For the month of March the lovely Cupcakes and Machetes blog is running an event (inspired by the month of March being Women’s History Month) celebrating women’s achievements.  I thought I’d join in with this by listing a few female authors throughout history who have made a great contribution to the literary scene and whose works I have loved.  Below are three authors, with different styles of writing and stories that have given me much reading enjoyment over the years.  Gothic romance, gothic horror and murder mystery:

1. Charlotte Bronte – best known for Jane Eyre published under the Pseudonym Currer Bell.  Charlotte taught in a school and as a governess and her own experiences no doubt played into her works of fiction.  Charlotte and her sisters, Emily and Anne, all published their works under male names after being repeatedly rejected for publication.  She is an author who broke the mould, writing of a passionate woman who wasn’t afraid to stand up for her own desires or beliefs. Jane Eyre is a favourite of mine and a book that I have reread a few times.

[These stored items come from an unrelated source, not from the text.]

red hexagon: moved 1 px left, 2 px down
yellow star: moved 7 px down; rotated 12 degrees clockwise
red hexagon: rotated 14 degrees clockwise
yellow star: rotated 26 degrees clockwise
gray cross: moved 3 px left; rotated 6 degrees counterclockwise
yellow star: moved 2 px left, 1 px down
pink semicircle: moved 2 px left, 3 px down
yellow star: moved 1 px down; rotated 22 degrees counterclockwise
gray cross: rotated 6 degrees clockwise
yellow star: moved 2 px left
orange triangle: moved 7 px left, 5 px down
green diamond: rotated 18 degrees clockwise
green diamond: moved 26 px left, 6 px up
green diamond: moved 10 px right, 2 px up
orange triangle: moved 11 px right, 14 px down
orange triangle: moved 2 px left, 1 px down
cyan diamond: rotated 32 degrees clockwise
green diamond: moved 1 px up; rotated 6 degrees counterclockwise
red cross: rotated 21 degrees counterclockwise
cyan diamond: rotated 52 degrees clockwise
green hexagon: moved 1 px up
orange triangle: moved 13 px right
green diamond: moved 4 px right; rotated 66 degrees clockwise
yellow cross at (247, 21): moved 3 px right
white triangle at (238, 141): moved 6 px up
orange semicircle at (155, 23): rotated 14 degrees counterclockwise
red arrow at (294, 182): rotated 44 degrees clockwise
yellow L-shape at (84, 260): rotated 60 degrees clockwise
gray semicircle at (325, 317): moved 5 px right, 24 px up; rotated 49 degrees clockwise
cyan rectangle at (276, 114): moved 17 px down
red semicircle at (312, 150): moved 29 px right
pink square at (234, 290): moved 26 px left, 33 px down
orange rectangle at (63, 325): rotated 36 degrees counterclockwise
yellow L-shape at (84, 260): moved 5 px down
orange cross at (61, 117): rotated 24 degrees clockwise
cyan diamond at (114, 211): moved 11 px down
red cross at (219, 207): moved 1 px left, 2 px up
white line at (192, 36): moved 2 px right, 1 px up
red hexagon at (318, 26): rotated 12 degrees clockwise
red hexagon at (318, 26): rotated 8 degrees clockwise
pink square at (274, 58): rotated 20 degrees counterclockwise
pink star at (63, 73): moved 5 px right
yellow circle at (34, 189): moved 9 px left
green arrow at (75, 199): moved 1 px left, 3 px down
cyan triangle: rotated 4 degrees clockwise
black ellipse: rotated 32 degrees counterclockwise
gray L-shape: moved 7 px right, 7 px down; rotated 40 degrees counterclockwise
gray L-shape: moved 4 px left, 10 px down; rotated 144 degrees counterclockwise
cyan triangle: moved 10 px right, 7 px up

2. Mary Shelley – a female writer who set out to write a ghost story and instead wrote, arguably, the first science fiction novel.  Frankenstein.  A gothic tale of creation and creator.  A fantastic book that really begs the question of who is the true ‘monster’ of the piece.  Shelley’s book was published anonymously with a foreword written by her husband – this of course led to speculation over whether she had actually written the book.  Frankenstein has maintained its ability to fascinate audiences through both the book and the many adaptations which it has inspired.


3. Agatha Christie – one of the most famous mystery writers.  Her two best known detectives are Poirot and Marple.  For a brief spell, back in the day, she became the centre of attention when she herself disappeared for a few days following a scandal concerning her husband.  Murder on the Orient Express is probably the most famous of her works but I’m very fond of The Murder of Roger Ackroyd:


Of course there are lots of influential female writers.  Let me know who you would add to the list.